At the same time, the case has coincided with problems in the software supply chain, such as malicious versions of widely used dependencies (e.g., infected variants of axios or encryption libraries). The combination of a widespread agent, whose code is exposed, and an ecosystem of sometimes poorly audited dependencies, paints a complex picture for Cybersecurity teams in European companies and public administrationsFor example, it is advisable Check if your Windows 11 is vulnerable to certain techniques

The advice that is repeated among professionals includes Avoid installing or updating Claude Code via npm for a while. In sensitive environments, migrate where possible to native installers controlled by the company itself and meticulously review specific versions of dependencies identified in the technical reports. Measures such as password rotation, stricter permissions, and closer monitoring of agent activity have become almost mandatory recommendations.
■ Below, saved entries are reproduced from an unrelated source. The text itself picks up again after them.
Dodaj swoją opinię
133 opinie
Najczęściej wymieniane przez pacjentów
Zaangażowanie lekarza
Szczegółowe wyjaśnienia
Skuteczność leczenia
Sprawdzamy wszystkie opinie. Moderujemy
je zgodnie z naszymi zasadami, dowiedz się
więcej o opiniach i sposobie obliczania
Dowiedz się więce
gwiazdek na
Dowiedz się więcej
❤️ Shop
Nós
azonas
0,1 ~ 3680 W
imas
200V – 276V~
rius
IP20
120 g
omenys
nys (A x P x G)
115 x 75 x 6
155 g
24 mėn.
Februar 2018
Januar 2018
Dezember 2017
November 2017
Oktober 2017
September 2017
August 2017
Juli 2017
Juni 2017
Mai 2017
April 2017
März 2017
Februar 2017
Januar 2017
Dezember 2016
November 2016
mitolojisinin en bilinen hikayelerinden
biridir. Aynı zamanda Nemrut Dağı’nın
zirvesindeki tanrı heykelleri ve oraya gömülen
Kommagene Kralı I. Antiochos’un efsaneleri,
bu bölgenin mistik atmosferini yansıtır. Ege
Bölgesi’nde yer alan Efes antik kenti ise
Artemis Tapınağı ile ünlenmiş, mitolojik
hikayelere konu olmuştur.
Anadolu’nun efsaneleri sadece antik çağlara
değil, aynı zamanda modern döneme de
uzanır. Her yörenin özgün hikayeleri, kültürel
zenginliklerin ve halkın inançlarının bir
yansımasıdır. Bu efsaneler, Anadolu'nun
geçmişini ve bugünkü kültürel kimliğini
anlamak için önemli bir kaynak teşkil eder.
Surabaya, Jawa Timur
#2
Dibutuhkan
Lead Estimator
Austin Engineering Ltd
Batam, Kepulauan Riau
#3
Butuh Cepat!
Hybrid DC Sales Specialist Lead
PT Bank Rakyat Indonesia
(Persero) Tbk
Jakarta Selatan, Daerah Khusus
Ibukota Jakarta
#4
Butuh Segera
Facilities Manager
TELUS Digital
This type of incident has also raised alarms in IT departments that were already concerned about the massive, unsupervised use of AI tools. Recent reports indicate that Around 70% of employees use some type of AI system at workoften without knowledge of the systems area, which increases the attack surface and the unintentional exposure of corporate code and dataIn this sense, the Risks of Android apps that use AI in the cloud They illustrate the control problems well.

Lessons for Spain and Europe: speed, control and independent evaluation

Claude Code's experience comes at a time when many Spanish and European companies are incorporating code agents into their development workflowsThis applies to large banks and insurance companies, as well as consultancies, startups, and government agencies. The promise of productivity is clear, but the Anthropic case illustrates that... security risks and regulatory compliance They are not a minor detail.

Laboratories such as F5 Labs They have started publishing tracking dashboards —AI Security Leaderboards— that periodically evaluate the main AI models and agents based on their exposure to real attacks and data leaksTools such as Comprehensive AI Security Index (CASI) and the Agentic Resilience Score (ARS) They seek to offer security officials independent technical metricsaway from the noise of marketing.

In that context, Anthropic's stumble is interpreted as an example of how the pressure to release increasingly advanced products It can overshadow basic controls such as packaging reviews, access policies, dependency audits, or pre-deployment review procedures. For organizations operating under European regulations—from the AI ​​Regulation to the NIS2 framework—these aspects are no longer optional.

The leak also prompts a rethinking of the relationship between AI providers and corporate clientsCompanies that integrate agents like Claude Code into critical development chains are beginning to demand not only performance promises, but also clear commitments to governance, transparency and incident responseIt is expected that, based on episodes like this, contracts will include stricter clauses on notification of failures, external audits, and management of sensitive code.

For the European AI startup ecosystem, the case serves as an unintentional reference point: many of the techniques that have made Claude Code a leading player are now exposed, but so too are the... costs of a seemingly minor errorAnyone who wants to compete in this field will have to learn from both the architecture and the procedural flaws that have been exposed.

Taken together, the leak of Claude Code's code shows just how far programming agents have become critical infrastructure of the digital economyA single poorly packaged file has revealed product plans, internal models, memory strategies, and secret modes, while also triggering legal, security, and regulatory debates that directly affect Europe. For companies, developers, and regulators, the episode is a reminder that the AI ​​race isn't just about who launches the next spectacular feature first, but about who can combine that speed with tight control over the code that has already become the new backbone of our daily work.